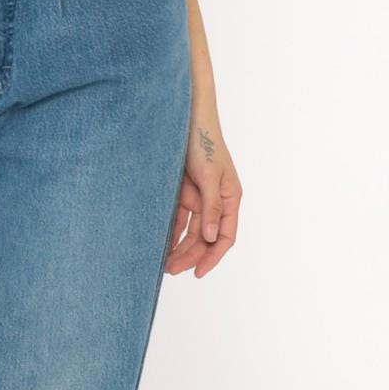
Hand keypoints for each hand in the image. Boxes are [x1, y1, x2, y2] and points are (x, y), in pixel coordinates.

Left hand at [165, 104, 239, 277]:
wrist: (185, 117)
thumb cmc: (204, 142)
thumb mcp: (209, 176)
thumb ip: (211, 207)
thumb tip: (210, 238)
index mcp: (230, 198)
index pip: (225, 236)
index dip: (212, 256)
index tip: (198, 273)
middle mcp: (216, 201)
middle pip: (205, 238)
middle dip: (190, 256)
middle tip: (171, 271)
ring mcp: (198, 197)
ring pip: (190, 232)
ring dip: (179, 248)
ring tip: (163, 264)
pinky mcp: (181, 192)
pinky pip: (176, 219)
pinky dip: (169, 233)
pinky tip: (158, 245)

++++++++++++++++++++

Retype all entries exactly as they appear, dropping the images.

» Solved problem:
Hand keypoints for each hand in the image. Boxes are [x1, y1, x2, y2] and points are (x, y), in pixel coordinates.

Left hand at [165, 104, 239, 277]:
wrist: (185, 117)
thumb cmc: (204, 142)
thumb mcp: (209, 176)
thumb ip: (211, 207)
thumb tip: (210, 238)
index mcp: (230, 198)
index pip: (225, 236)
index dip: (212, 256)
index tip: (198, 273)
middle mcp: (216, 201)
middle pip: (205, 238)
middle dip: (190, 256)
middle tip: (171, 271)
ring mcp: (198, 197)
ring pip: (190, 232)
ring dip: (179, 248)
ring tip: (163, 264)
pinky mcp: (181, 192)
pinky pip: (176, 219)
pinky dip: (169, 233)
pinky tip: (158, 245)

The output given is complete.